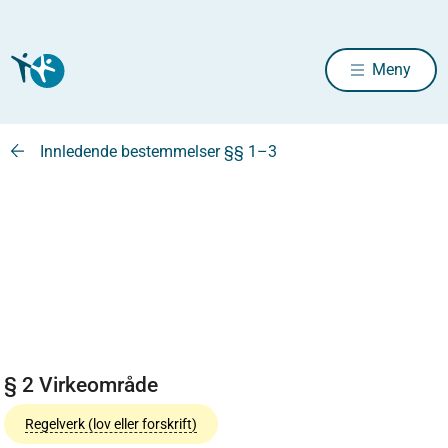
Meny
Innledende bestemmelser §§ 1–3
§ 2 Virkeområde
Regelverk (lov eller forskrift)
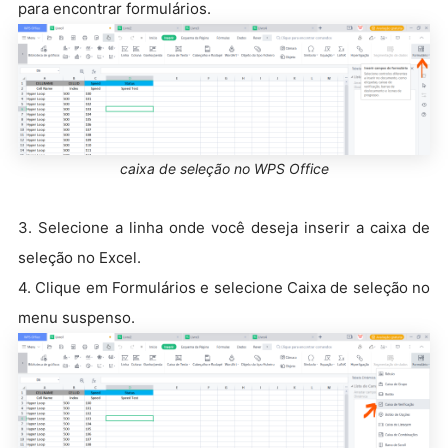
para encontrar formulários.
caixa de seleção no WPS Office
3. Selecione a linha onde você deseja inserir a caixa de
seleção no Excel.
4. Clique em Formulários e selecione Caixa de seleção no
menu suspenso.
******************************
EXERCISE
Write out these lines word for word, leaving out the pictures.

EXERCISE ANSWER
Meny
Innledende bestemmelser §§ 1–3
§ 2 Virkeområde
Regelverk (lov eller forskrift)
para encontrar formulários.
caixa de seleção no WPS Office
3. Selecione a linha onde você deseja inserir a caixa de
seleção no Excel.
4. Clique em Formulários e selecione Caixa de seleção no
menu suspenso.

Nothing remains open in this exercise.